Sunday, March 19, 2017

An Embarrass de Richesses


Considering this is supposed to be my final days here, and that by now  I expected to be  wrapping up my life in Djenné in a spirit of melancholiaI instead continue to be swept up in one absorbing event after another.  The hotel is having plenty of visitors: last weekend Eva arrived from Bamako with a team of Swedish UN officers.

She had finally been able to organize this visit, after much difficulty with the Swedish Foreign Office.  We had a lovely time and were amazingly well looked after of course by the diligent soldiers who took three hour night passes to patrol the hotel and
grounds, and even included my land and the house where I sleep.


Eva visited the library of course, and later we had the traditional Djenné Djenno cocktails on the roof at sunset. Then at night after our dinner we had the comfortable chairs put out in the garden and rigged up a film viewing under the starry sky lit by the full moon.  And what did we see? The African Queen!

I was able to take advantage of their air conditioned armour-plated 4X4s and got a blissfully comfortable lift to Bamako where I had been invited to take part in a UNESCO conference on the protection of cultural heritage in zones of conflict- the concluding part of the conference I had attended in Timbuktu. Once in Bamako I moved in to Alice Walpole’s Residence (the British Ambassador) where I met up with Nicholas Mellor – and later Axel- two  of my  three Musqueteers: (see blog a Cavalcade below) who had come out from England to take part in the conference and also to try to finally get up to Djenné to complete their aborted attempt to map the Djenné-Djenno archaeological site and the town of Djenné by drones.

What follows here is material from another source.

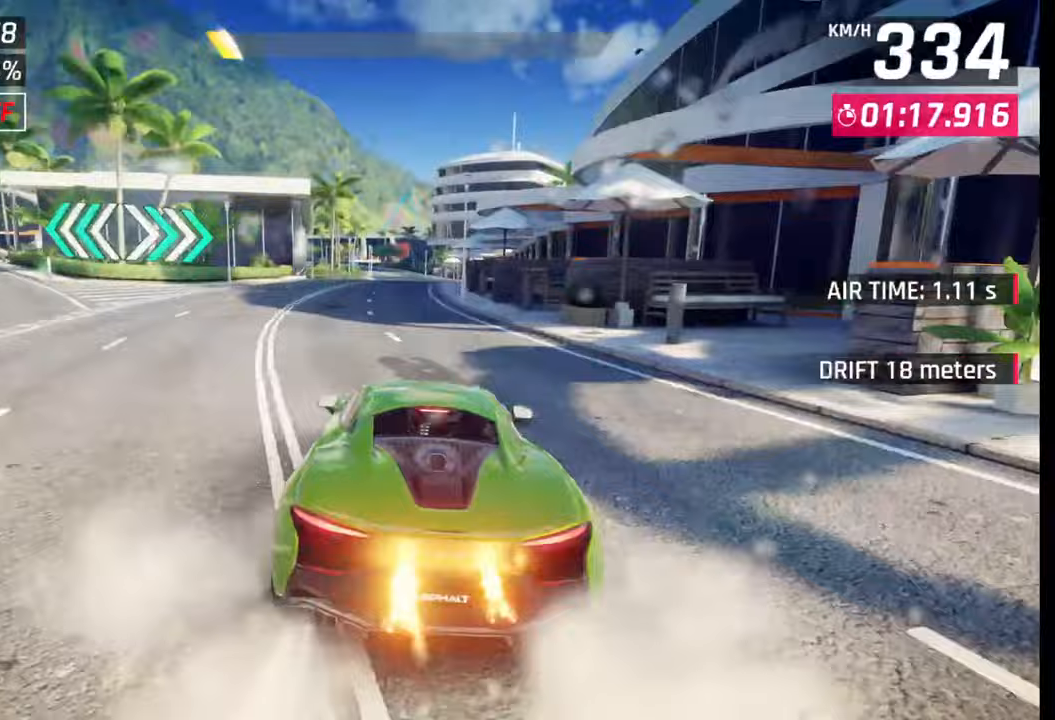
{"buttons": [], "left_stick": "center", "right_stick": "center", "events": [[350, "SQUARE", "down"], [483, "SQUARE", "up"]]}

The conference was, like all conferences I should think, a mixture of the tedious and the fascinating, as the various delegates presented their contributions. One participant was everything but boring: the wonderful little Dominican friar Fr Najeeb Michaeel from Mosul, Irak (above with me and Hawa Touré of the Fondo Kati library Timbuktu ). He described how he had saved thousands of priceless manuscripts from ISIS, just days before the Jihadists arrived in Mosul. He joined us for lunch and on the second day Alice the British Ambassador also turned up, providing  much needed credibility and cudos to me and the Djenné Manuscript Library by supporting the British Library Project there - we tend to get forgotten sometimes. Fr Najeeb said grace in his mother tongue Aramaic, the language of Christ!

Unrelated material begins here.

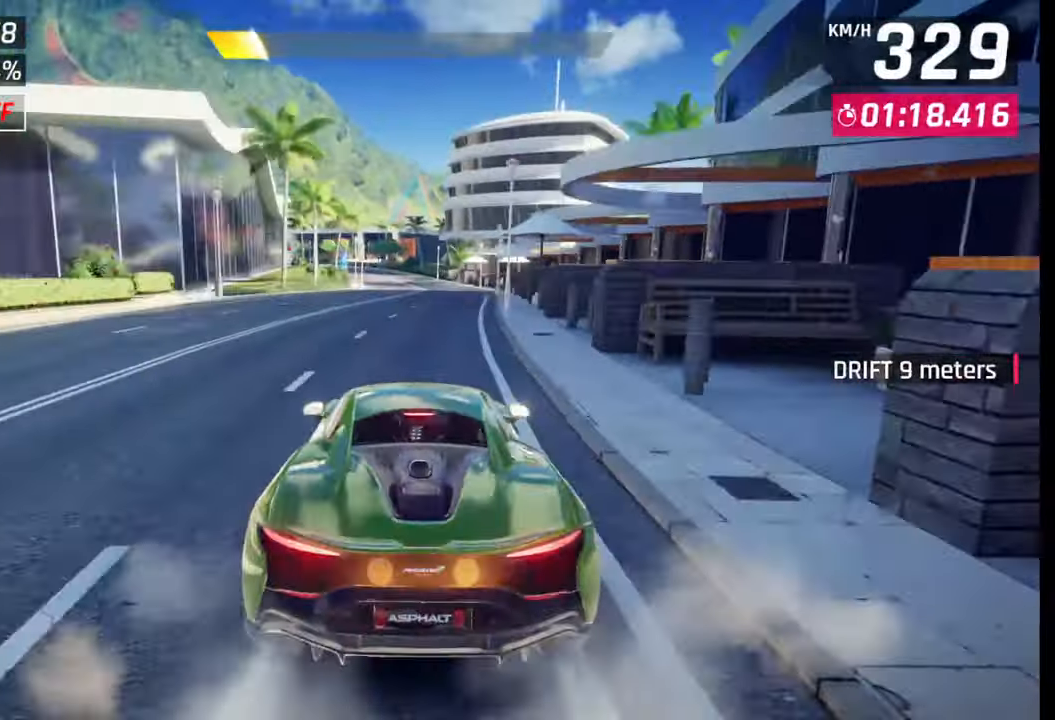
{"buttons": [], "left_stick": "left", "right_stick": "center", "events": [[450, "left_stick", "left"]]}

There is something quite amazing cooking with the owners of three Major Timbuktu manuscript libraries: the ones that stayed in Timbuktu and hid their manuscripts in situ during the Jihadist occupation.  The rest joined Abdel Kadeer Haidara’s famous rescue mission when hundreds of thousands of manuscripts were removed from the occupied Timbuktu. These three remaining library owners have asked me if I can’t try and organize something with the EAP- the Endangered Archives Programme of the British Library- since we are now wrapping up the projects in Djenné. This is of course a very exciting idea....UNESCO is organizing a ticket for me to fly up to Timbuktu again on the UN plane  to try and sort out our proposal by the end of March. If something goes ahead maybe this will enable me to get back to Mali now and then...

There was a lovely birthday dinner in Bamako given for me by Eva whose chef Denis had made me a strawberry and cream birthday cake, and now I will have to become an unbearable name dropper for which I apologize profusely but there was an Embarrass de Richesses of Ambassadors  present because the very nice Paul Folmsbee, American Ambassador to Mali also joined Alice and Eva...and of course Axel and Nicholas were there too.

And finally, this weekend I once more went to Djenné in the comfort of an embassy vehicle: this time it was Alice who had also been successful, finally, in persuading her Foreign Office that it was OK to let her travel to Djenné: she came escorted by two armed officers but her people were in civilian clothing. Axel and Nicholas finally managed to finish their mission and Alice did marvels for the prestige of the Manuscript Library with the local officials.  In the end all ended up  well in the best of all possible worlds...





4 Comments:

Blogger Susan said...

You have been through such a lot; it's wonderful to see this report of so many good things tumbling in one after the other. A belated happy birthday to you, as well!

2:00 AM  
Blogger David said...

How enriching that you met the good man who saved the manuscripts in Iraq. A rich time indeed. It can't be that you are really tying things up, can it? I can no more believe it than I can get my head around Trump being US President...

9:22 AM  
Blogger toubab said...

Thank you both, dear friends!
Yes, it is amazing what comes tumbling in... I am sort of going with the river's flow, guessing what bits of the rapidly flowing flotsam I am supposed to be grabbing on to in order to try to build up what is coming next. It is a helter-skelter ride but so far I seem to be holding on Alhamdilullah!

9:47 AM  
Blogger mary said...

And long may you cling on and enjoy every moment of your exciting new ventures. It very much sounds like the dawning of a new era for you in Mali not the end of your time there at all. Thank goodness, because how would we all manage without our Djenne missives?